▶ _TASK TO CARRY OUT_
Print every record exactly.

[[ DATA TO PROCESS, beginning ]]

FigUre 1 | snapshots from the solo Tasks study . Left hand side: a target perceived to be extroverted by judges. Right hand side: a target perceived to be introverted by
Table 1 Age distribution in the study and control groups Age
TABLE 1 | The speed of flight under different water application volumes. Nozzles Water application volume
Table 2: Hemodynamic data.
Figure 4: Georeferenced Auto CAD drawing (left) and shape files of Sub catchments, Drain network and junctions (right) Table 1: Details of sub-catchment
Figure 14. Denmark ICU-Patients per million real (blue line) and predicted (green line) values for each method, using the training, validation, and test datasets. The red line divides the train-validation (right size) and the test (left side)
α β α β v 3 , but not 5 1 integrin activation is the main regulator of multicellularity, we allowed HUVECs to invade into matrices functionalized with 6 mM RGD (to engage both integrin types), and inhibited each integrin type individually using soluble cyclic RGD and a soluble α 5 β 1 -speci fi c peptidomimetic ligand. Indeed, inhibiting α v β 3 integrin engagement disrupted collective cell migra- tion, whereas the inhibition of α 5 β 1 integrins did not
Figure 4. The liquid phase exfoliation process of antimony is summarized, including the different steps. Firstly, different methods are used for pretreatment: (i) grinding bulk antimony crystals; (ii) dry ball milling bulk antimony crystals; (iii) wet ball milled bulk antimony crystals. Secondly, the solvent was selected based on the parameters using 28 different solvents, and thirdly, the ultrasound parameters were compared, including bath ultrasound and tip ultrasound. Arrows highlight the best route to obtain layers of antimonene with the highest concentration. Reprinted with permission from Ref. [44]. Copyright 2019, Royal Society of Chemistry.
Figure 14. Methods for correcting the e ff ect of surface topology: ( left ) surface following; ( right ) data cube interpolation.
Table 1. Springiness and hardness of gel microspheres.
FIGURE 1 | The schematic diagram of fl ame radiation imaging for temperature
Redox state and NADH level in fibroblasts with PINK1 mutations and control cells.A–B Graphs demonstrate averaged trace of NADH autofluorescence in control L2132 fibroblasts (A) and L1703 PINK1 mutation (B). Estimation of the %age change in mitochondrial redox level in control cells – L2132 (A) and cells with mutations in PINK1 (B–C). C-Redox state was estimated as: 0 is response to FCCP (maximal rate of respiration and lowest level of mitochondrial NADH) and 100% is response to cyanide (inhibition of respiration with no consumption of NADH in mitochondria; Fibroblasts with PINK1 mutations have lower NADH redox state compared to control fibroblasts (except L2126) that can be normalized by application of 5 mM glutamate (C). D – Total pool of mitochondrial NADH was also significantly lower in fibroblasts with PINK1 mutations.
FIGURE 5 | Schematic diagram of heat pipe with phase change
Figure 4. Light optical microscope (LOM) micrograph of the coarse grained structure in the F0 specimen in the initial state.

[[ DATA TO PROCESS, end ]]

▶ _ANSWER TO THE EXERCISE_
FigUre 1 | snapshots from the solo Tasks study . Left hand side: a target perceived to be extroverted by judges. Right hand side: a target perceived to be introverted by
Table 1 Age distribution in the study and control groups Age
TABLE 1 | The speed of flight under different water application volumes. Nozzles Water application volume
Table 2: Hemodynamic data.
Figure 4: Georeferenced Auto CAD drawing (left) and shape files of Sub catchments, Drain network and junctions (right) Table 1: Details of sub-catchment
Figure 14. Denmark ICU-Patients per million real (blue line) and predicted (green line) values for each method, using the training, validation, and test datasets. The red line divides the train-validation (right size) and the test (left side)
α β α β v 3 , but not 5 1 integrin activation is the main regulator of multicellularity, we allowed HUVECs to invade into matrices functionalized with 6 mM RGD (to engage both integrin types), and inhibited each integrin type individually using soluble cyclic RGD and a soluble α 5 β 1 -speci fi c peptidomimetic ligand. Indeed, inhibiting α v β 3 integrin engagement disrupted collective cell migra- tion, whereas the inhibition of α 5 β 1 integrins did not
Figure 4. The liquid phase exfoliation process of antimony is summarized, including the different steps. Firstly, different methods are used for pretreatment: (i) grinding bulk antimony crystals; (ii) dry ball milling bulk antimony crystals; (iii) wet ball milled bulk antimony crystals. Secondly, the solvent was selected based on the parameters using 28 different solvents, and thirdly, the ultrasound parameters were compared, including bath ultrasound and tip ultrasound. Arrows highlight the best route to obtain layers of antimonene with the highest concentration. Reprinted with permission from Ref. [44]. Copyright 2019, Royal Society of Chemistry.
Figure 14. Methods for correcting the e ff ect of surface topology: ( left ) surface following; ( right ) data cube interpolation.
Table 1. Springiness and hardness of gel microspheres.
FIGURE 1 | The schematic diagram of fl ame radiation imaging for temperature
Redox state and NADH level in fibroblasts with PINK1 mutations and control cells.A–B Graphs demonstrate averaged trace of NADH autofluorescence in control L2132 fibroblasts (A) and L1703 PINK1 mutation (B). Estimation of the %age change in mitochondrial redox level in control cells – L2132 (A) and cells with mutations in PINK1 (B–C). C-Redox state was estimated as: 0 is response to FCCP (maximal rate of respiration and lowest level of mitochondrial NADH) and 100% is response to cyanide (inhibition of respiration with no consumption of NADH in mitochondria; Fibroblasts with PINK1 mutations have lower NADH redox state compared to control fibroblasts (except L2126) that can be normalized by application of 5 mM glutamate (C). D – Total pool of mitochondrial NADH was also significantly lower in fibroblasts with PINK1 mutations.
FIGURE 5 | Schematic diagram of heat pipe with phase change
Figure 4. Light optical microscope (LOM) micrograph of the coarse grained structure in the F0 specimen in the initial state.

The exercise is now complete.